Tuesday, May 22, 2007

How The Republican Pataki Administration Ruled Harshly and Ruined New York's Future

Seymour Lachman spent five years as a State Senator in New York. He observed how, as he describes in the title of his book, three people-the Governor, the Assembly Speaker, and the Senate Majority Leader, have effectively controlled New York legislative politics. All major legislative decisions were made during discussions and compromises between these three leaders. These three leaders essentially decide which bills will become law. New York Governors traditionally are politically strong and legislators seldom challenge their final decisions. From 1870 to 1976, the legislature never overrode a Gubernatorial veto. The author notes that New York some years had the lowest percentage of bills introduced that became law, which was as low as 4% in 2002. Rank and file legislators were mostly pawns expected to either ratify the decisions these three leaders made or challenge them under risk of political penalty or ostracism.

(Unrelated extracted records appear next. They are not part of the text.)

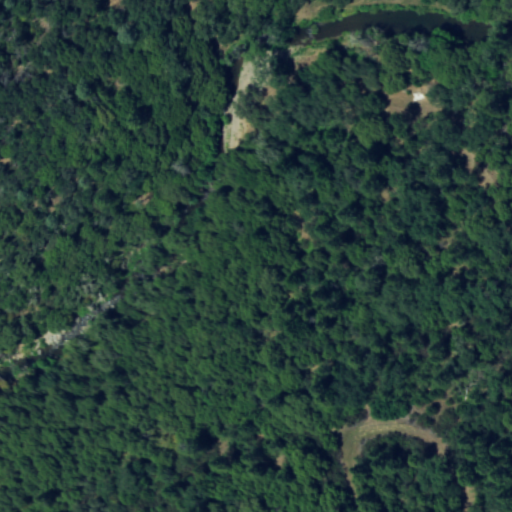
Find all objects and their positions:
river: (239, 158)
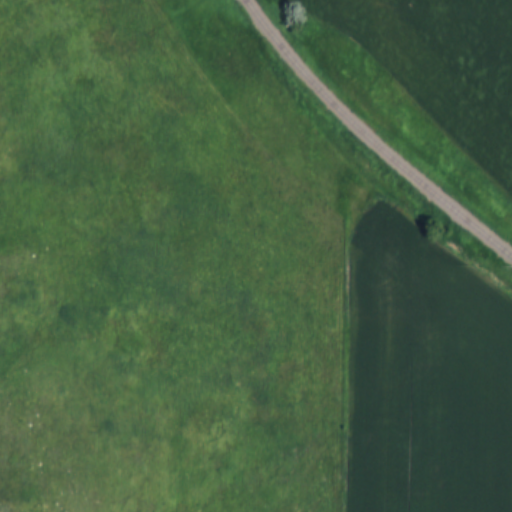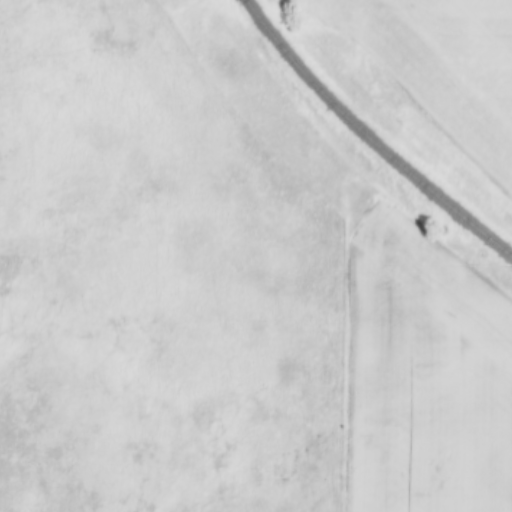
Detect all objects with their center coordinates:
railway: (371, 135)
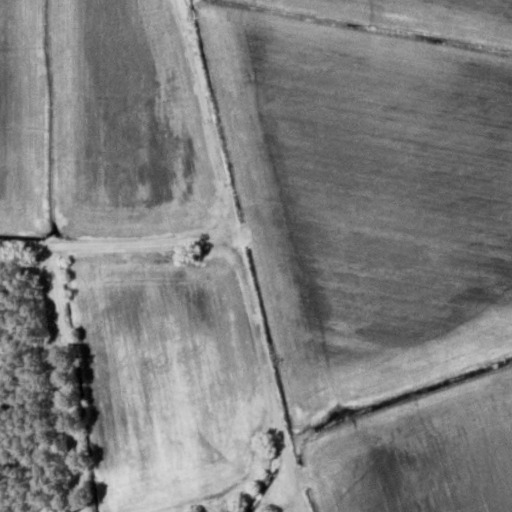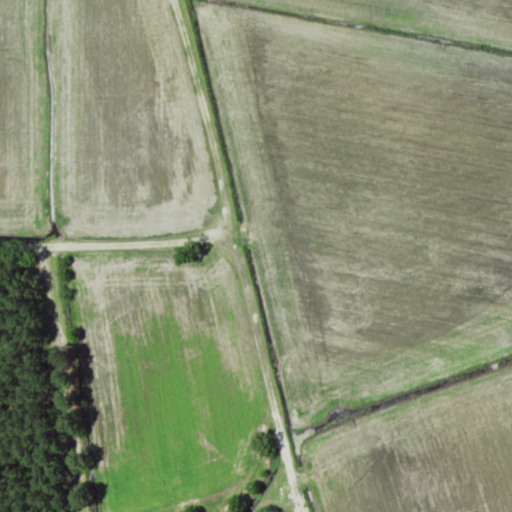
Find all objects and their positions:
road: (202, 120)
road: (231, 270)
road: (66, 456)
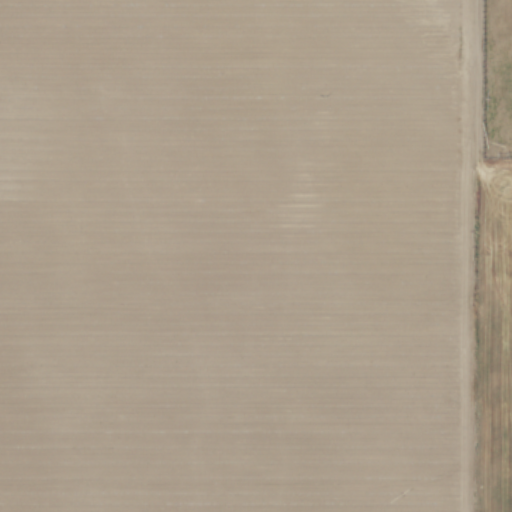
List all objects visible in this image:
crop: (255, 255)
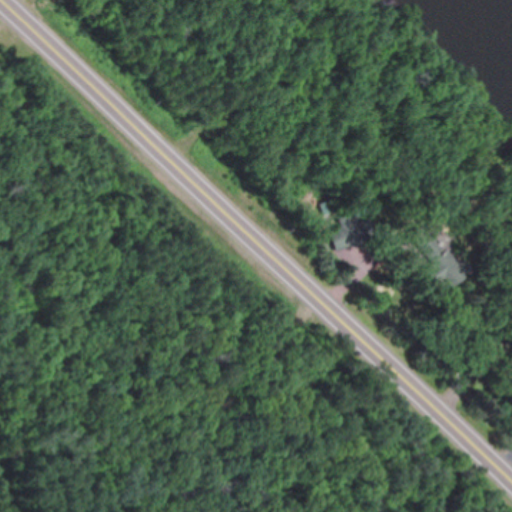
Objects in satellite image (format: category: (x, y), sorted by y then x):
building: (349, 231)
road: (258, 243)
building: (432, 257)
building: (487, 351)
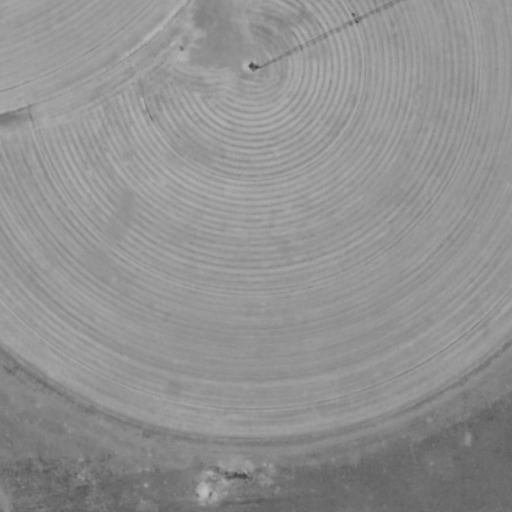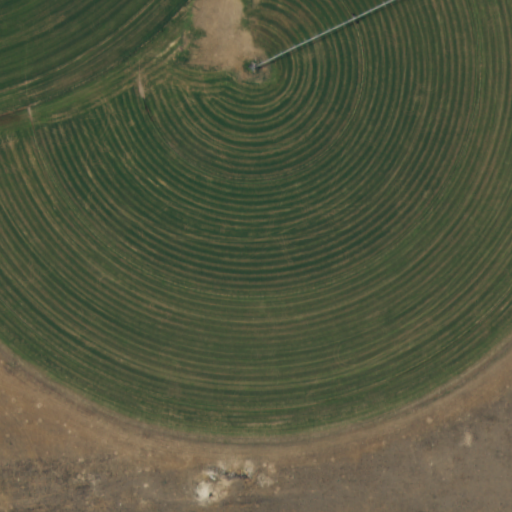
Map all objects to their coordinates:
crop: (60, 38)
crop: (255, 200)
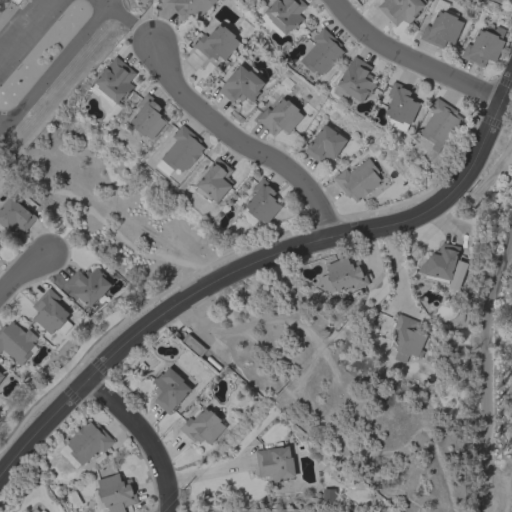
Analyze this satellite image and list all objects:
building: (13, 1)
building: (14, 2)
building: (188, 7)
building: (190, 7)
building: (400, 9)
building: (400, 10)
building: (283, 14)
building: (283, 15)
road: (53, 26)
road: (134, 26)
building: (442, 27)
building: (245, 29)
building: (440, 30)
parking lot: (26, 31)
building: (216, 43)
building: (217, 43)
building: (483, 45)
building: (484, 46)
building: (321, 53)
building: (323, 53)
road: (410, 60)
road: (57, 66)
building: (114, 80)
building: (355, 80)
building: (114, 81)
building: (356, 81)
building: (241, 85)
building: (240, 86)
building: (398, 106)
building: (401, 106)
building: (278, 116)
building: (280, 116)
building: (149, 117)
building: (146, 118)
building: (438, 124)
building: (440, 124)
building: (325, 144)
building: (324, 145)
road: (242, 146)
building: (182, 150)
building: (181, 151)
building: (214, 180)
building: (216, 180)
building: (358, 180)
building: (357, 181)
building: (262, 202)
building: (261, 203)
building: (14, 215)
building: (15, 216)
road: (510, 246)
road: (255, 260)
building: (441, 265)
building: (444, 266)
building: (344, 274)
road: (21, 275)
building: (343, 275)
building: (87, 286)
building: (88, 286)
building: (48, 312)
building: (50, 312)
building: (406, 338)
building: (405, 339)
building: (16, 342)
building: (16, 342)
building: (193, 345)
road: (486, 371)
building: (0, 376)
building: (1, 376)
building: (169, 389)
building: (168, 390)
building: (201, 427)
building: (202, 427)
road: (143, 437)
building: (84, 444)
building: (86, 445)
building: (273, 463)
building: (275, 463)
building: (114, 492)
building: (113, 493)
building: (328, 495)
building: (36, 510)
building: (36, 511)
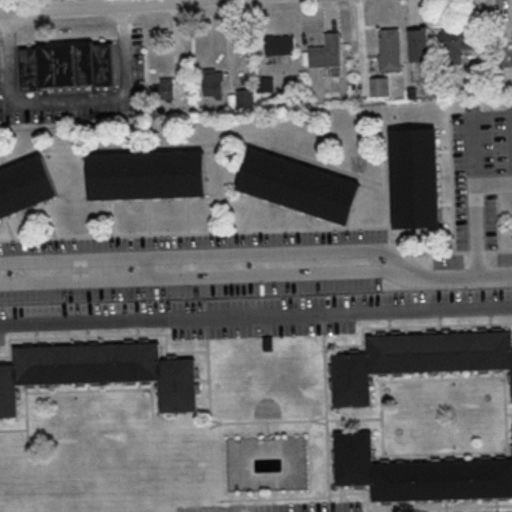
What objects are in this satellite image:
road: (111, 8)
building: (419, 44)
building: (453, 44)
building: (280, 45)
building: (419, 45)
building: (455, 45)
building: (280, 46)
building: (389, 49)
building: (390, 50)
building: (326, 52)
building: (326, 52)
building: (66, 65)
building: (67, 66)
building: (212, 83)
building: (212, 84)
building: (266, 86)
building: (379, 87)
building: (379, 87)
building: (164, 89)
building: (166, 90)
building: (244, 97)
road: (70, 98)
building: (246, 98)
road: (475, 153)
building: (146, 175)
building: (146, 175)
building: (415, 178)
building: (415, 179)
building: (25, 185)
building: (25, 186)
building: (298, 186)
building: (298, 186)
road: (477, 214)
road: (217, 253)
road: (147, 267)
road: (256, 274)
road: (255, 314)
building: (100, 370)
building: (101, 371)
building: (416, 416)
building: (416, 418)
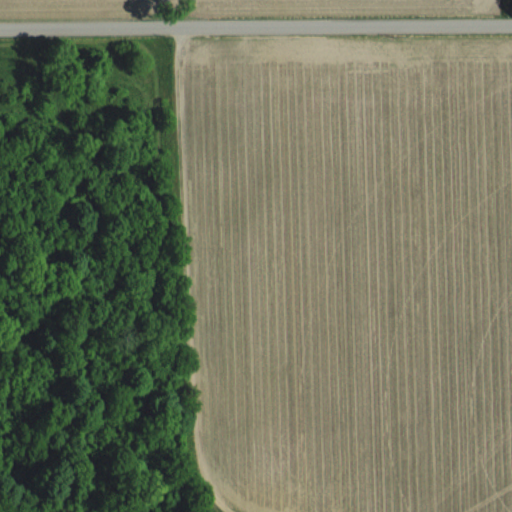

It is the author’s personal observation that New York legislators enjoy the perks of office yet their offices have relatively little real political power compared to these three leaders. These leaders maintain their political power in New York by distributing campaign funds and maneuvering redistricting in seeing that those who follow their political lead are elected. (It should be noted that this book was written of the Republican George Pataki Administration. A legislator described in this book as more reform minded has since been elected Lieutenant Governor.)

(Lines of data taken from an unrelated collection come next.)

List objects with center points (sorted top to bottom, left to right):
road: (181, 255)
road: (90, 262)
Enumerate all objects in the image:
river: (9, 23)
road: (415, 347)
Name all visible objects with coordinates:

Legislative incumbents are usually reelected, according to the author. Those who follow the will of their leadership are provided districts through redistricting in which they are likely to be reelected. As the author was told when he arrived to serve the legislature, he could either follow his leadership “and rise to the top, or be an independent who votes on principle, and sink to the bottom.”

One method that this New York leadership uses to control the outcome of legislative votes is through manipulating proxy voting. The leaders get the proxies from the legislators and the leaders then decide how these legislators will be recorded as voting. Thus, this proxy voting has at times left legislators on record as opposing even their interests. The author noted times when even independent minded legislators would either give up and follow their leaders or give their leaders a proxy and wind up voting against their true positions on issues.

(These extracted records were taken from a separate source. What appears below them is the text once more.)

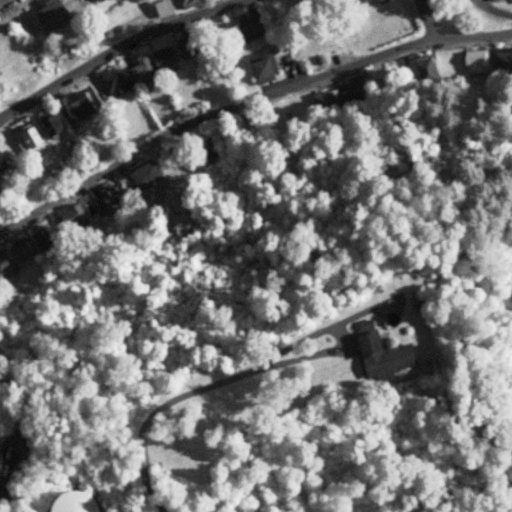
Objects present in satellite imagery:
road: (0, 0)
building: (96, 1)
building: (366, 1)
building: (184, 3)
building: (159, 8)
building: (48, 15)
road: (420, 16)
building: (247, 25)
road: (109, 47)
building: (486, 60)
building: (149, 63)
building: (261, 67)
building: (422, 71)
building: (110, 82)
building: (322, 100)
road: (246, 105)
building: (75, 106)
building: (47, 123)
building: (29, 136)
building: (205, 146)
building: (143, 177)
building: (105, 197)
building: (69, 220)
building: (22, 248)
building: (362, 350)
road: (246, 383)
building: (58, 500)
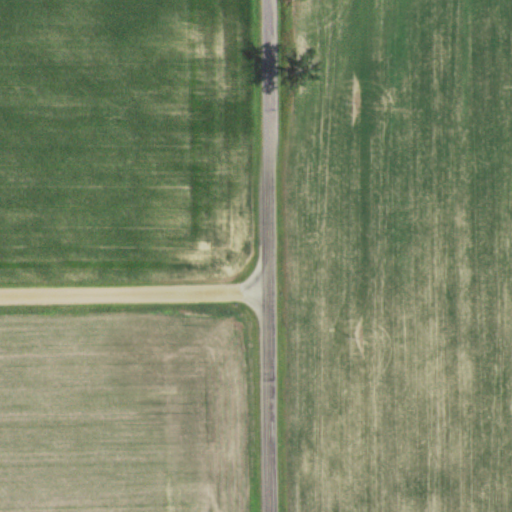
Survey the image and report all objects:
road: (268, 255)
road: (134, 294)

This process does not operate smoothly, which is ironic for a process that so concentrates power. The three political powers often disagree on major budget items. The New York legislature is notorious for almost never passing a budget before a new fiscal year has begun. In fact, 2004 marked the 20th consecutive year the New York legislature was unable to reach a budget agreement by the end of the current fiscal year deadline.

The New York legislative process was not open for general participation by other legislators, according to the author. Legislators are not expected to attend committee meetings as committee chairs decide which bills to move and then use proxies to vote them out of committee. New York legislators often have little knowledge on what proposals will do if enacted before they have to vote on them. Once New York legislators were given a 541 page proposal on spending $18 billion and they voted to pass it the following day. Legislators in New York don’t need to be present in order to vote during legislative sessions, again just leaving their proxies with their leadership.

Legislators in New York were usually provided with $150,000 to personally distribute to their favored projects within their districts. These funds though were not given to retiring legislators. In addition, legislators who did not face tough reelection fights were often expected to yield some of their funds to legislators of the same political party who were engaged in tough reelection fights.

The book notes a study conducted by the Brennan Center confirmed what the author contends are legislative problems that are unique to the New York legislature. The legislative committee process is one that in other states more actively reviews and amends legislative proposals. The New York legislative committee process is more controlled by committee chairs and less open to participation by committee members.

The problem, the author fear, is that this unchecked authority may be creating long term economic problems for New York. Public spending projects have routinely been moved off budget into projects controlled by public authorities. While the total count is in doubt, the author was able to find 753 public authorities in New York. In seven years, the amount of public debt taken on by these authorities has increased from $4 billion to $70 billion. Many of these authorities do not use proper accounting methods. The author warns this may someday be a major future budgetary crisis for New York government.

This book serves as an interesting comparison study for other legislators to examine as well as an important warning to New Yorkers.